Most people don't love this side of the business but it doesnt have to be complicated if we don't let it. Here, Tonya from The Profit Constructors and Duane from ClockShark discuss the small but mighty difference between the cost rate and pay rate, that could be costing you THOUSANDS on every job.
Check out Part 2 of the Invoicing series to determine accurate costs everytime.
When we talked to a construction company, even any company in any trades, there needs to be an understanding of the books, right?
How so often do we hear that companies go under or they're not doing well, or the number one area that they're struggling in is because they don't have a strong handle on their books. And that's such a broad term. It's annoying. But when it comes down to it, it's all about what you get paid and then what you charge people so you can get paid. And that's all about the rates.
So what are the rates that contractor or anyone in the field really need to be paying attention to?
Bookkeeping can actually be pretty simple.
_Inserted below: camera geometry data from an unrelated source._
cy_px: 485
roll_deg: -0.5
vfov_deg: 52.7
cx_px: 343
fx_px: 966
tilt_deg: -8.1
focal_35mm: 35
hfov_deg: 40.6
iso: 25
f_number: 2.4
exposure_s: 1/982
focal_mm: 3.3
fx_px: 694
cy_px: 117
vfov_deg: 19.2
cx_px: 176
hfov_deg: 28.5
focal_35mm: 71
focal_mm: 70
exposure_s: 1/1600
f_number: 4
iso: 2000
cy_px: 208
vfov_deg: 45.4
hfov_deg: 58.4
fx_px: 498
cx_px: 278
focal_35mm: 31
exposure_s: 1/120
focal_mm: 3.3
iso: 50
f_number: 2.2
Bookkeeping you can enter the data. But what is harder is understanding the data you need to enter. To answer your question, what are the rates they should care about from a labor standpoint?
They have to obviously the pay rate. Pay rate is the base of everything, it's what you're going to pay. The person, is basically just that person's direct wage. And typically when you're hiring someone, you know their pay rate because you have said to them, works in you an offer for $25 an hour and they say Thank you, I accept. That one is probably the most easily understood rate of all of these labor rates that we're talking about.
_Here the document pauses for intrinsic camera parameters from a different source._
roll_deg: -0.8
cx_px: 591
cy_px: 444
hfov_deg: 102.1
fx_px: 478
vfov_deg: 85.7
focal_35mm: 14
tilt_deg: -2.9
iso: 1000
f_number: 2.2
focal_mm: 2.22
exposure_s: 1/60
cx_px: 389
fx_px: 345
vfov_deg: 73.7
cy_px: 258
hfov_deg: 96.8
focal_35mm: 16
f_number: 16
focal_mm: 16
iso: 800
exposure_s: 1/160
The next rate will be cost rate. You know, like I said you just extended an offer to the guy. Now then, you need to know, what does that guy cost you because he walked through your door. And let me break that down just a little bit more. So he's definitely going to cost you something in taxes. You have to now begin to pay above that, let's say $25 an hour that you're paying him, you know, federal, local, state, whatever. And then you also have to pay, typically you're under obligation to pay worker's compensation. So those two costs right off the bat, most people also are taking into account when they say to that person, I want to pay you $25 an hour.
But now we've moved from pay rate, which is the $25 an hour to a cost rate. We now have taxes and worker's comp, but really that cost rate, if you just stop at taxes and worker's compensation isn't complete because you also know that when that person walks through your door, let's say we're going to focus on the construction industry, right? So they're probably going to need personal protective equipment out on the project. And you are probably providing that. They may need a mobile device because maybe they're there having people sign service tickets out in the field, you're going to provide that mobile device. If you're requiring them to have that for signing service tickets. Right so whatever it is that you have to provide for them to be able to go out and get the work done, that is also a cost. And that cost now is associated with having hired that person.
Yeah so if they've got a company vehicle, there is costs associated with owning that vehicle for that person. There's the vehicle insurance, there's the upkeep, there's the gas. Like all that could be wrapped up in this particular person's cost rate, is what you're saying? That's exactly what I'm saying. And I would say use a tool to kind of help you dial in what all of those costs are. You know, we have a tool available we can link to.
Yeah, for sure. The tax and insurance rates and start adding stuff. Just start taking account of what is it that you provide when you come into work for you that you couldn't send them out onto the job site without and then that's going to be what's added into your cost rate.